• [Aim of the task]
Without a single alteration, write the listing out again.

Material provided START

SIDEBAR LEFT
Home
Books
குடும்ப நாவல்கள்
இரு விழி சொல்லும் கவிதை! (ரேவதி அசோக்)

Material provided END

• [Output of the task]
SIDEBAR LEFT
Home
Books
குடும்ப நாவல்கள்
இரு விழி சொல்லும் கவிதை! (ரேவதி அசோக்)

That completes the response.